The body, whether human, animal, vegetable or architectural, is at the heart of her artistic approach. The artist dialogues with her material, a chicken wire that is both malleable and rigid. By folding and twisting, she creates a volume, like a body, from which images of living organisms, landscapes and geological formations can emerge. She uses millimeter-diameter rope with great freedom, developing a vocabulary of knots and torsions, with which she creates interactions with wire mesh. These two materials, both links, seem to support or need each other. Her sculptures are like structures that hold together, yet are on the verge of collapse. They evoke a process of vitality, repair and proliferation.

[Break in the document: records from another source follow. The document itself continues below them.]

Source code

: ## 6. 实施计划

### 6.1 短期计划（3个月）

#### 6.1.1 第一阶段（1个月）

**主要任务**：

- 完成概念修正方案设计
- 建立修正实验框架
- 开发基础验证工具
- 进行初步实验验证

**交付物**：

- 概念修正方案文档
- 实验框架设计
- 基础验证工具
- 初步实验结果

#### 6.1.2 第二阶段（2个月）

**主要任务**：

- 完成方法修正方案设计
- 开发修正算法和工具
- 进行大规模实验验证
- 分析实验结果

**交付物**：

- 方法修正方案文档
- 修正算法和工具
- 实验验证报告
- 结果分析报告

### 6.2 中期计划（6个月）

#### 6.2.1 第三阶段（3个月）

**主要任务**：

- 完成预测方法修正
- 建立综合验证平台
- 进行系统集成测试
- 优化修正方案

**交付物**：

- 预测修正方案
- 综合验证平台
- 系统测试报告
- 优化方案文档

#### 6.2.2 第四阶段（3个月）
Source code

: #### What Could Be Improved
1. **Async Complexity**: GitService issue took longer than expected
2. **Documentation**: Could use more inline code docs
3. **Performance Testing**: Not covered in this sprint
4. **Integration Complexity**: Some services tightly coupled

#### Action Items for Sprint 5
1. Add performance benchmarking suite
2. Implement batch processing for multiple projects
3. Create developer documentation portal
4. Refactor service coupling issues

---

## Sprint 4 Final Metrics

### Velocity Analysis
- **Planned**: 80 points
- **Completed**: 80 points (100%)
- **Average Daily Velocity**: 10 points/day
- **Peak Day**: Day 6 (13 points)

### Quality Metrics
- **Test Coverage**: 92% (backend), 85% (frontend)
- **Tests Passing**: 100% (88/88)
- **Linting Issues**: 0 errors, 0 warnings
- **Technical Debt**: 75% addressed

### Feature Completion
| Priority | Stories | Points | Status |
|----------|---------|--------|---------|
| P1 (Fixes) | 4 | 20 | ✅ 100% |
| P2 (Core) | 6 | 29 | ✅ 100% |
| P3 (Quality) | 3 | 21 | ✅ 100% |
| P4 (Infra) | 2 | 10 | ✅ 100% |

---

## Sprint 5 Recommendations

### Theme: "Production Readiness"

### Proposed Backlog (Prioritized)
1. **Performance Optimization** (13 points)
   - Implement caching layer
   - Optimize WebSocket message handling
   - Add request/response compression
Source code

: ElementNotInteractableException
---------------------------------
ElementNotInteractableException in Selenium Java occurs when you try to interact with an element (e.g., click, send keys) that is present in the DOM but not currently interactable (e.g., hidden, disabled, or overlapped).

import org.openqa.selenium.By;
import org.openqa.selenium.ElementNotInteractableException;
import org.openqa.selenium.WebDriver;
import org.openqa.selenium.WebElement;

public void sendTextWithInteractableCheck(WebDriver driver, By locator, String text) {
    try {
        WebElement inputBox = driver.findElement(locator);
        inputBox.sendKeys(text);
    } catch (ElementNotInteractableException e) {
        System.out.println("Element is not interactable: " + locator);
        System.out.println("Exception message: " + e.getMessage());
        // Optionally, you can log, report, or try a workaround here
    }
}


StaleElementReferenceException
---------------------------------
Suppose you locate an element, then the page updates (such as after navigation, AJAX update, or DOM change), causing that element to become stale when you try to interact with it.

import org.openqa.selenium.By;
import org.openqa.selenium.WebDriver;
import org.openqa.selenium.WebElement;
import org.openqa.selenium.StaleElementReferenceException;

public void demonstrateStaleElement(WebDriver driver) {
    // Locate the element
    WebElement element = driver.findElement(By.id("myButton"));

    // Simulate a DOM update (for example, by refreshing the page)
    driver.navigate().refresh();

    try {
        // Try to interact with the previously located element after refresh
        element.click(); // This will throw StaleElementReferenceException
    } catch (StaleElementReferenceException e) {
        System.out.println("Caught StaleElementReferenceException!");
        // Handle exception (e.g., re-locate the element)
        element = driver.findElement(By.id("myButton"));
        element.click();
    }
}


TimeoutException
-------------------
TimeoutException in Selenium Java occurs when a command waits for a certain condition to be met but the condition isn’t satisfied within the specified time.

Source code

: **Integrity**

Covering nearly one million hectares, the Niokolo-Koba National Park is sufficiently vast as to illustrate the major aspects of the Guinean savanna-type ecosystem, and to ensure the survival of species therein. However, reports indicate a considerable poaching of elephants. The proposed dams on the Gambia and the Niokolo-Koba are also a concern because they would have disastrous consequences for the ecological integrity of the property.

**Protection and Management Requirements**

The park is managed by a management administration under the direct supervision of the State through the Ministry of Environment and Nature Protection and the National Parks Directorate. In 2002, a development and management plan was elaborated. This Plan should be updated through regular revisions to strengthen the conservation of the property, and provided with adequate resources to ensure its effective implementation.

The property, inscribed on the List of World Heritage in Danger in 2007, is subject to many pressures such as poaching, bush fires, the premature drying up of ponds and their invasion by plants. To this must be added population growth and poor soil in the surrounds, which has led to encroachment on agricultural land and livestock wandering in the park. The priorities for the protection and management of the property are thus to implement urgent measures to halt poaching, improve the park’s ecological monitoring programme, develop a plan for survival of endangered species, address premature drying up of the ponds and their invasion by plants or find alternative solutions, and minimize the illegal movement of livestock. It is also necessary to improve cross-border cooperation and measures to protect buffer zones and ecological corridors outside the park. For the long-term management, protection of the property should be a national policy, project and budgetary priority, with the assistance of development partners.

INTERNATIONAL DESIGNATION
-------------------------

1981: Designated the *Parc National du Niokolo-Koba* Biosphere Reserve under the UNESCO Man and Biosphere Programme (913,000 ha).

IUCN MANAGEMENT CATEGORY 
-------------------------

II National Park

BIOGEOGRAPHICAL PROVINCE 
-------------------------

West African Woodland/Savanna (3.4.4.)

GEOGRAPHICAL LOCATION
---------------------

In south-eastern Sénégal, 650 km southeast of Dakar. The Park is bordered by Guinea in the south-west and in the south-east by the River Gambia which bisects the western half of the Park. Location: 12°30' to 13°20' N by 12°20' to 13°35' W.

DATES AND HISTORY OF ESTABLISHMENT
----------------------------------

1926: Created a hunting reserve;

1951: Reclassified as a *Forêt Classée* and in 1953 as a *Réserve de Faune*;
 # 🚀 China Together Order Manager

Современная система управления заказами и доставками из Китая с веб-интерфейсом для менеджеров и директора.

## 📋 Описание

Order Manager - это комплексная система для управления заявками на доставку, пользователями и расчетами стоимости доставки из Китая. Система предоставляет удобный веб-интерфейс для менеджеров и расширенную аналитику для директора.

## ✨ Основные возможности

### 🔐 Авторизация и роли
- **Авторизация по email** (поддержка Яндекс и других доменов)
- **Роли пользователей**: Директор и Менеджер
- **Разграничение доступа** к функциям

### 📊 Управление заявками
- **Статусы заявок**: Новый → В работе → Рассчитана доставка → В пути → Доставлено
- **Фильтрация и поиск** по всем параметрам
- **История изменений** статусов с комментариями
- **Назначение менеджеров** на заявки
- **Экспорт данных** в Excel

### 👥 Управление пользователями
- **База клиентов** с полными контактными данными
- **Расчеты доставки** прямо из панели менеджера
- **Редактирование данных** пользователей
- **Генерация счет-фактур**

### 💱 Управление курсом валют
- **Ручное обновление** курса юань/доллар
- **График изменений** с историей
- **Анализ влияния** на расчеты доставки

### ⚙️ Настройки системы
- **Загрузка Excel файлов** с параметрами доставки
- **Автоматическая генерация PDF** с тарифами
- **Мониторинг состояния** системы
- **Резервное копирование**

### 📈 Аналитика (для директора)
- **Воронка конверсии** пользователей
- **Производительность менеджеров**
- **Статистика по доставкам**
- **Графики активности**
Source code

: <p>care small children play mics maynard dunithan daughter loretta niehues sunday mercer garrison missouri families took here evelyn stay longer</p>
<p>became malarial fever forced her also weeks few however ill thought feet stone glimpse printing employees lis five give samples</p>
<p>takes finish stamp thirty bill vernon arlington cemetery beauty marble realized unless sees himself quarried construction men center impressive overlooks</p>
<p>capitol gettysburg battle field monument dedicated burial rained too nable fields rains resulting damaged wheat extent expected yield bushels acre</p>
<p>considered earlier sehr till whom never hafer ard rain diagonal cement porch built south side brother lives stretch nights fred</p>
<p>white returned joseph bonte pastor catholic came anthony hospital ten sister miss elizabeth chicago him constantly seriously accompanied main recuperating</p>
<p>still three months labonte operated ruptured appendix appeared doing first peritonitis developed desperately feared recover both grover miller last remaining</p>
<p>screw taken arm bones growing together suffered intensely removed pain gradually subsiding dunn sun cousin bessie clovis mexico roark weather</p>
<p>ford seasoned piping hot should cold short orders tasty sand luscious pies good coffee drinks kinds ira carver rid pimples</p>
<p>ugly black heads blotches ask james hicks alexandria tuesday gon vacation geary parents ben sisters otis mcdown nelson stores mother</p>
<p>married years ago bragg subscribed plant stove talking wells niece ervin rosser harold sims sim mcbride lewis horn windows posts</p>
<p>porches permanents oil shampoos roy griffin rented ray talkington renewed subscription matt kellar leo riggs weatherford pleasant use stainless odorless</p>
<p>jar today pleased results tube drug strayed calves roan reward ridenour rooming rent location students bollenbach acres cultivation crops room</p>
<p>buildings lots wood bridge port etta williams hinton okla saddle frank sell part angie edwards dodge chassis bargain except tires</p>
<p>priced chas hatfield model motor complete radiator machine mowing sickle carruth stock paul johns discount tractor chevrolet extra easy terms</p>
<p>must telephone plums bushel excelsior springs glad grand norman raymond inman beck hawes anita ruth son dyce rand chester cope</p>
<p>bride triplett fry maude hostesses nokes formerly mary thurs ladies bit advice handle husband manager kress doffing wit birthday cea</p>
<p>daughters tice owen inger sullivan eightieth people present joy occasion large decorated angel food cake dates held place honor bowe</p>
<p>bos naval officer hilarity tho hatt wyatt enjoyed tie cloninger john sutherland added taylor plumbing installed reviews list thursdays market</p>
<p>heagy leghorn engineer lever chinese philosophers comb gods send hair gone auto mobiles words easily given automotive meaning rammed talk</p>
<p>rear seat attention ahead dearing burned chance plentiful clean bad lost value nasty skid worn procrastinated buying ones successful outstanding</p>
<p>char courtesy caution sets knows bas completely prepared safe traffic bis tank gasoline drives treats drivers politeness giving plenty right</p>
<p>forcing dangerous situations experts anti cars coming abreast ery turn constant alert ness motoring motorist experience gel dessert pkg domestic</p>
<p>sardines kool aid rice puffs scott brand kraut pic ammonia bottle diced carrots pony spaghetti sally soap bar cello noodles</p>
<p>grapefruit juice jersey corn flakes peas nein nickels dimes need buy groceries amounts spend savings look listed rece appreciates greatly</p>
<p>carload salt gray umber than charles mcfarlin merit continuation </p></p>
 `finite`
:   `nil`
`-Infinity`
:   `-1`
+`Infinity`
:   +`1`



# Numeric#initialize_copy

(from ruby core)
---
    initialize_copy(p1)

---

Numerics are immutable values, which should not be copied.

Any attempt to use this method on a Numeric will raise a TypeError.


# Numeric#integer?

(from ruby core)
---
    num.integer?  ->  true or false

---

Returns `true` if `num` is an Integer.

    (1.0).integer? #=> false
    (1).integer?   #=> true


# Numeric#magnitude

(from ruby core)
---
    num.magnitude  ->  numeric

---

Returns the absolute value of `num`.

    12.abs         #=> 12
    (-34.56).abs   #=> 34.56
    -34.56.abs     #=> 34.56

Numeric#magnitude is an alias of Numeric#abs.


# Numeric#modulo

In some sculptural works, the woven, bound and knotted rope is the image of a living being in the process of colonizing a natural space, an environment (Lichens). In others, the mesh builds outgrowths or cells (Shelters). In still others, the forms are reminiscent of the modeling of a natural material. A process of transformation and regeneration emerges, as if nature were meeting the built environment. A movement between opening and closing, between extension and compression, like the expression of a vital breath is felt in front of his works… A parietal dimension, an energy, telluric forces are also expressed. The artist tends to pursue the phenomenon of metamorphosis within her works. She envelops her sculptures and creates their imprints, witnessing a situation, a posture, an interaction, a presence with an environment, traces embodying the past of a territory.

In the series Architected bodies and their remains, Aude Borromée confronts a lacquered steel plate with a wire mesh, inserted into an opening. Through a variety of stitches created with her rope, the sculptor generates and develops a conglomerate of materials. A new skin covers this architectural fragment. These sculptures express the process of restoration, the work of man or the growth of plants that cling together to reinforce a bald facade. Inspired by relics or altars, a counterpart is a sublimated vestige, the memory of a residue that bears witness to history. This artistic work is akin to an attempt to preserve what has been and to offer support to this fractured element.

Her works in clay reveal the emergence of constructions and reconstruction sites. They form a whole, like a village in the making

In short, Aude Borromée’s works suggest a life in latency, a state between ruin and reconstruction, a cycle of transformation, a becoming. They are at one with the space in which they are displayed.